TEXTAUSZUG
↓
Ton Koopman spielt Orgel und Cembalo – zwei Instrumente, die er eigens aus seiner umfangreichen Sammlung mit nach Saulheim gebracht hat. Aber er begleitet eben nicht nur: Auch bei Schemelli oder Stölzels Aria „Bist Du bei mir“ ist er der einfühlsame Liedpianist, der seinen Partner perfekt ergänzt. Noch deutlicher wird dies in Rezitativ und Arie aus der Solokantate „Ich habe genug“ (BWV 82), mit der das Festival einen schönen Bogen zum Eröffnungskonzert spannt, in dem Altus Andreas Scholl dieses Stück mit dem Neumeyer Consort musizierte: An diesem Abend bekommt „Schlummert ein, Ihr matten Augen“ noch mal einen persönlicheren Charakter. Mertens wird im kommenden Jahr 75 Jahre alt, Koopman sogar 80, doch die Musik ist für sie ganz offenbar ein Jungbrunnen, dessen köstliches Wasser beide großzügig versprühen und daraus Wein respektive einen knackigen Winzersekt machen.
Koopman spielt von Böhm auf dem Cembalo Präludium, Fuge und Postludium in g-Moll und an der Orgel Buxtehudes C-Dur-Fuge (Bux WV174). Als hätte er ein Metronom verschluckt lässt der Künstler die Musik perlend fließen, ohne dass es auch nur einen Augenblick lang mechanisch klingt. Hier fühlt einer die Musik und dupliziert den legeren Schwung und die Brillanz des Sängers: Wo Mertens in seinen Liedern nicht nur singt, sondern auch erzählt, bleibt es bei Koopman ebenfalls nicht beim Spiel, sondern wird Vortrag, wächst die Musik in eine virtuose Mehrdimensionalität, wie man es selten erlebt. Was selbst bei so „kleinen“ Stücken wie dem G-Dur-Menuett (BWV 114) aus Bachs Notenbüchlein funktioniert, das wohl wirklich jeder Klavierschüler schon gespielt hat.
Nach drei launigen Sonaten von Domenico Scarlatti, die Koopman wunderbar verspielt auf der einmanualigen Truhenorgel musiziert, singt Mertens die Arie „Sooft ich meine Tobackspfeife“ (BWV 515a). Und wie larmoyant er der Metapher nachsinnt, die das menschliche Leben mit dem tönernen Rauchgerät vergleicht, ist ganz großes Theater! Zwei weitere Gesänge beschreiben Bachs weltlichen Charakter ebenso treffend: die Arie „Willst Du mein Herz mir schenken“ (BWV 518) und die kleine Kantate „Amore traditore“ (BWV 203).
Nach dieser Oper en miniature entlassen Klaus Mertens und Ton Koopman das begeisterte Publikum mit einem weiteren Schemelli: „Der Tag ist hin“. Und schöner könnte er tatsächlich kaum enden. In Erinnerung an die pointierte „Tobackspfeife“ kommt einem der Werbeslogan einer berühmten Pfeifenmarke aus den 1970er-Jahren in den Sinn. Damals hieß es: „Drei Dinge braucht der Mann: Pfeife, Feuer, Stanwell.“ Nach diesem Konzert weiß man, was der Liebhaber barocker Klänge nicht missen mag: Koopman, Mertens, Bach.
↑
AUFGABE A
Zähle in der Auflistung unten die Zeilen, in denen die Zeichenfolge „重置计时器“ vorkommt. Nenn nur die Zahl.

AUFLISTUNG
↓
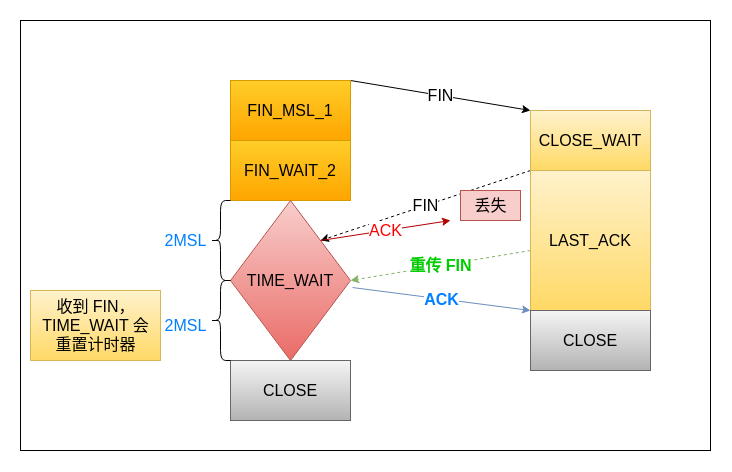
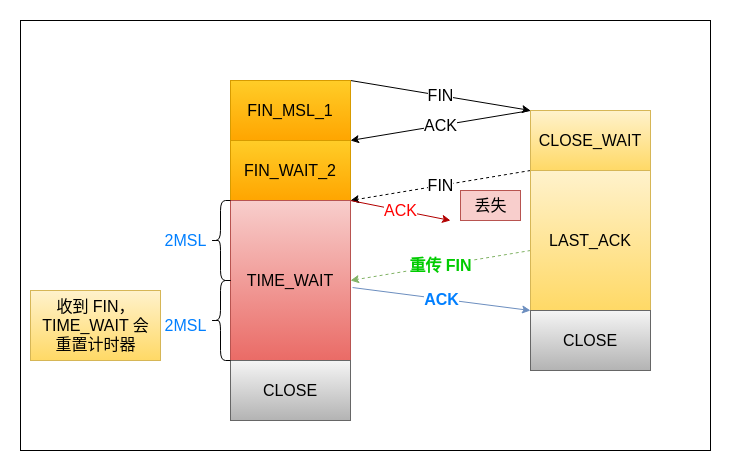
  <mxCell id="0" />
  <mxCell id="1" parent="0" />
  <mxCell id="2" value="" style="rounded=0;whiteSpace=wrap;html=1;fontSize=16;fontColor=#007FFF;" vertex="1" parent="1"><mxGeometry x="20" y="20" width="690" height="430" as="geometry" /></mxCell>
  <mxCell id="3" value="FIN" style="rounded=0;orthogonalLoop=1;jettySize=auto;html=1;entryX=0;entryY=0;entryDx=0;entryDy=0;exitX=1;exitY=0;exitDx=0;exitDy=0;fontSize=16;" edge="1" parent="1" source="4" target="8"><mxGeometry relative="1" as="geometry" /></mxCell>
  <mxCell id="4" value="FIN_MSL_1" style="rounded=0;whiteSpace=wrap;html=1;fontSize=16;fillColor=#ffcd28;gradientColor=#ffa500;strokeColor=#d79b00;" vertex="1" parent="1"><mxGeometry x="230" y="80" width="120" height="60" as="geometry" /></mxCell>
  <mxCell id="5" value="FIN_WAIT_2" style="rounded=0;whiteSpace=wrap;html=1;fontSize=16;fillColor=#ffcd28;gradientColor=#ffa500;strokeColor=#d79b00;" vertex="1" parent="1"><mxGeometry x="230" y="140" width="120" height="60" as="geometry" /></mxCell>
+ <mxCell id="6" value="ACK" style="edgeStyle=none;rounded=0;orthogonalLoop=1;jettySize=auto;html=1;entryX=1;entryY=0;entryDx=0;entryDy=0;exitX=0;exitY=0;exitDx=0;exitDy=0;fontSize=16;" edge="1" parent="1" source="8" target="5"><mxGeometry relative="1" as="geometry" /></mxCell>
  <mxCell id="7" value="FIN" style="edgeStyle=none;rounded=0;orthogonalLoop=1;jettySize=auto;html=1;entryX=1;entryY=0;entryDx=0;entryDy=0;exitX=0;exitY=1;exitDx=0;exitDy=0;fontSize=16;dashed=1;" edge="1" parent="1" source="8" target="14"><mxGeometry relative="1" as="geometry" /></mxCell>
  <mxCell id="8" value="CLOSE_WAIT" style="rounded=0;whiteSpace=wrap;html=1;fontSize=16;fillColor=#fff2cc;gradientColor=#ffd966;strokeColor=#d6b656;" vertex="1" parent="1"><mxGeometry x="530" y="110" width="120" height="60" as="geometry" /></mxCell>
  <mxCell id="9" value="重传 FIN" style="edgeStyle=none;rounded=0;orthogonalLoop=1;jettySize=auto;html=1;entryX=1;entryY=0.5;entryDx=0;entryDy=0;fontSize=16;fillColor=#d5e8d4;gradientColor=#97d077;strokeColor=#82b366;fontColor=#00CC00;fontStyle=1;dashed=1;" edge="1" parent="1" source="10" target="14"><mxGeometry relative="1" as="geometry" /></mxCell>
  <mxCell id="10" value="LAST_ACK" style="rounded=0;whiteSpace=wrap;html=1;fontSize=16;fillColor=#fff2cc;gradientColor=#ffd966;strokeColor=#d6b656;" vertex="1" parent="1"><mxGeometry x="530" y="170" width="120" height="140" as="geometry" /></mxCell>
  <mxCell id="11" value="CLOSE" style="rounded=0;whiteSpace=wrap;html=1;fontSize=16;fillColor=#f5f5f5;gradientColor=#b3b3b3;strokeColor=#666666;" vertex="1" parent="1"><mxGeometry x="530" y="310" width="120" height="60" as="geometry" /></mxCell>
  <mxCell id="12" value="&lt;font color=&quot;#ff0000&quot;&gt;ACK&lt;/font&gt;" style="edgeStyle=none;rounded=0;orthogonalLoop=1;jettySize=auto;html=1;exitX=1;exitY=0;exitDx=0;exitDy=0;fontSize=16;fillColor=#e51400;strokeColor=#B20000;" edge="1" parent="1" source="14"><mxGeometry relative="1" as="geometry"><mxPoint x="450" y="220" as="targetPoint" /></mxGeometry></mxCell>
  <mxCell id="13" value="ACK" style="edgeStyle=none;rounded=0;orthogonalLoop=1;jettySize=auto;html=1;entryX=0;entryY=0;entryDx=0;entryDy=0;exitX=1.017;exitY=0.544;exitDx=0;exitDy=0;fontSize=16;fontColor=#007FFF;fontStyle=1;fillColor=#dae8fc;gradientColor=#7ea6e0;strokeColor=#6c8ebf;exitPerimeter=0;" edge="1" parent="1" source="14" target="11"><mxGeometry relative="1" as="geometry" /></mxCell>
- <mxCell id="14" value="TIME_WAIT" style="rhombus;whiteSpace=wrap;html=1;fontSize=16;fillColor=#f8cecc;gradientColor=#ea6b66;strokeColor=#b85450;" vertex="1" parent="1"><mxGeometry x="230" y="200" width="120" height="160" as="geometry" /></mxCell>
+ <mxCell id="14" value="TIME_WAIT" style="rounded=0;whiteSpace=wrap;html=1;fontSize=16;fillColor=#f8cecc;gradientColor=#ea6b66;strokeColor=#b85450;" vertex="1" parent="1"><mxGeometry x="230" y="200" width="120" height="160" as="geometry" /></mxCell>
  <mxCell id="15" value="CLOSE" style="rounded=0;whiteSpace=wrap;html=1;fontSize=16;fillColor=#f5f5f5;gradientColor=#b3b3b3;strokeColor=#666666;" vertex="1" parent="1"><mxGeometry x="230" y="360" width="120" height="60" as="geometry" /></mxCell>
  <mxCell id="16" value="丢失" style="text;html=1;align=center;verticalAlign=middle;resizable=0;points=[];autosize=1;strokeColor=#b85450;fillColor=#f8cecc;fontSize=16;" vertex="1" parent="1"><mxGeometry x="460" y="190" width="60" height="30" as="geometry" /></mxCell>
  <mxCell id="17" value="" style="shape=curlyBracket;whiteSpace=wrap;html=1;rounded=1;fontSize=16;fontColor=#007FFF;" vertex="1" parent="1"><mxGeometry x="210" y="200" width="20" height="80" as="geometry" /></mxCell>
  <mxCell id="18" value="2MSL" style="text;html=1;align=center;verticalAlign=middle;resizable=0;points=[];autosize=1;strokeColor=none;fillColor=none;fontSize=16;fontColor=#007FFF;" vertex="1" parent="1"><mxGeometry x="150" y="225" width="70" height="30" as="geometry" /></mxCell>
  <mxCell id="19" value="" style="shape=curlyBracket;whiteSpace=wrap;html=1;rounded=1;fontSize=16;fontColor=#007FFF;" vertex="1" parent="1"><mxGeometry x="210" y="280" width="20" height="80" as="geometry" /></mxCell>
  <mxCell id="20" value="2MSL" style="text;html=1;align=center;verticalAlign=middle;resizable=0;points=[];autosize=1;strokeColor=none;fillColor=none;fontSize=16;fontColor=#007FFF;" vertex="1" parent="1"><mxGeometry x="150" y="310" width="70" height="30" as="geometry" /></mxCell>
  <mxCell id="21" value="收到 FIN，&lt;br&gt;TIME_WAIT 会&lt;br&gt;重置计时器" style="text;html=1;align=center;verticalAlign=middle;resizable=0;points=[];autosize=1;strokeColor=#d6b656;fillColor=#fff2cc;fontSize=16;gradientColor=#ffd966;" vertex="1" parent="1"><mxGeometry x="30" y="290" width="130" height="70" as="geometry" /></mxCell>
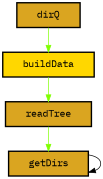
↑
AUFGABE B
Gib aus dem Konzertbericht oben die Stelle von „Ton Koopman spielt“ bis „knackigen Winzersekt machen.“ wortgetreu aus.

ERGEBNIS A
1

ERGEBNIS B
Ton Koopman spielt Orgel und Cembalo – zwei Instrumente, die er eigens aus seiner umfangreichen Sammlung mit nach Saulheim gebracht hat. Aber er begleitet eben nicht nur: Auch bei Schemelli oder Stölzels Aria „Bist Du bei mir“ ist er der einfühlsame Liedpianist, der seinen Partner perfekt ergänzt. Noch deutlicher wird dies in Rezitativ und Arie aus der Solokantate „Ich habe genug“ (BWV 82), mit der das Festival einen schönen Bogen zum Eröffnungskonzert spannt, in dem Altus Andreas Scholl dieses Stück mit dem Neumeyer Consort musizierte: An diesem Abend bekommt „Schlummert ein, Ihr matten Augen“ noch mal einen persönlicheren Charakter. Mertens wird im kommenden Jahr 75 Jahre alt, Koopman sogar 80, doch die Musik ist für sie ganz offenbar ein Jungbrunnen, dessen köstliches Wasser beide großzügig versprühen und daraus Wein respektive einen knackigen Winzersekt machen.